John, I think of Hispaniola as Guinée. Lost home. No Africa, only Hispaniola. We’ve talked of writing your poem. May I come home? I do not know what baggage I’ll bring with me.
30
Nadine had gone on for an hour about the folks at Madame de Roche’s and what she had told them. She had mentioned the Selector’s visit. They had been quite impressed; none of them had ever rated a Selector’s attention. They had expressed worry even fear. “They told me they didn’t want you to come around for a while,” she concluded looking up at him sadly from the couch.
“Truly?”
She nodded.
“More time to work then.”
“I don’t want to leave you alone,” she said. “It took a lot for me to come back here. Courage.” She sniffed. “I thought you might recognize that and congratulate me.”
Richard smiled. “You’re a brave woman.”
“We could go to the Parlour. You know. Pacific.”
“I’d rather stay here.”
“They might come back.”
“I don’t think so.
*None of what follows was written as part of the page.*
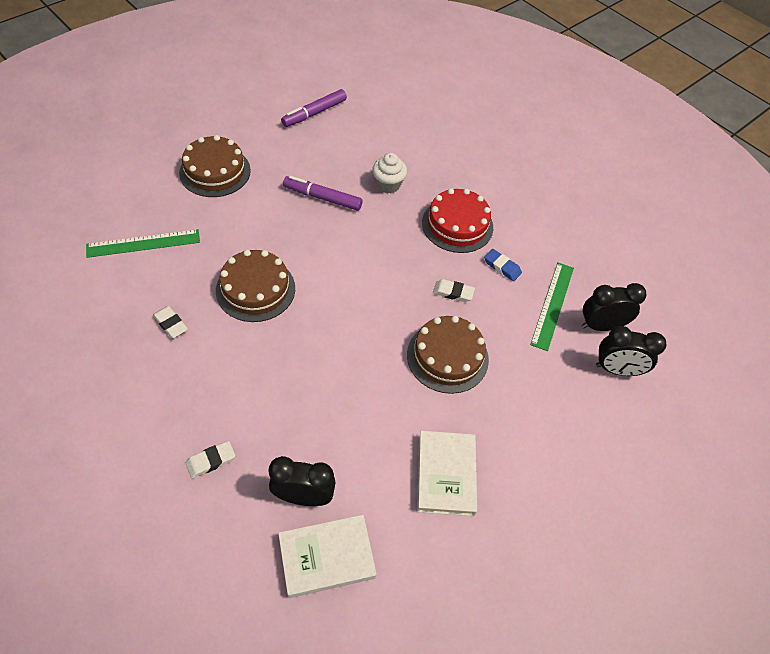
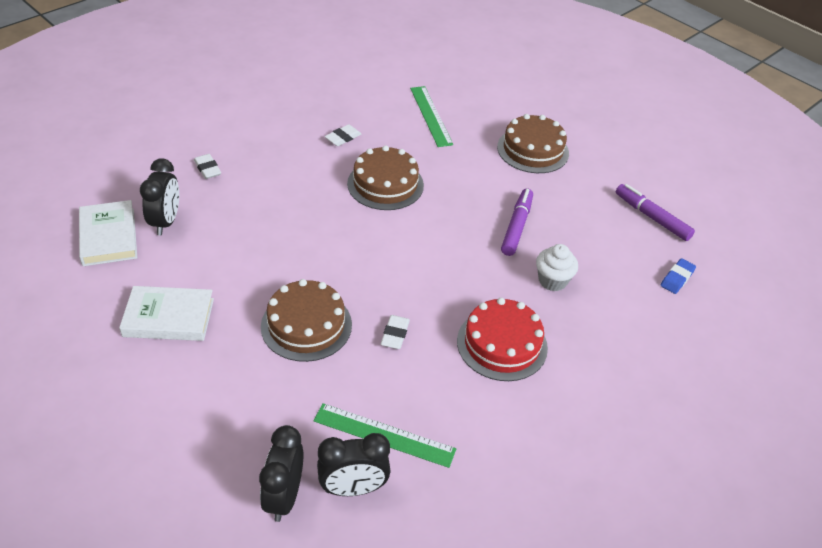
camera: 90 degrees right, 10 degrees down
(502, 267) = (440, 385): blue eraser -> blue eraser (677, 278)
(601, 326) = (353, 488): black clock -> black clock turned 90 degrees clockwise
It’s Christmas Day, Nadine.”
She nodded and stared at the curtained windows. “That used to be important to me when I was a girl.”
Richard looked yearningly at his desk and the waiting paper. He bit his lower lip gently. + She won’t leave.
“I’d like to write.”
“I’ll sit here and you write. I’ll fix dinner.”
+ She won’t go. Tell her to go.
“All right,” Richard said. “Please let me concentrate.”
“You mean don’t talk. You’d think I could keep my mouth shut but I’m afraid, Richard. I’ll try.”
“Please,” he persisted.
She pressed her lips together toothless mum crone. He sat at the desk and picked up the stat pen, laying down a charged blank line beginning A then erasing it thin whoosh of breath pushing flakes to carpet.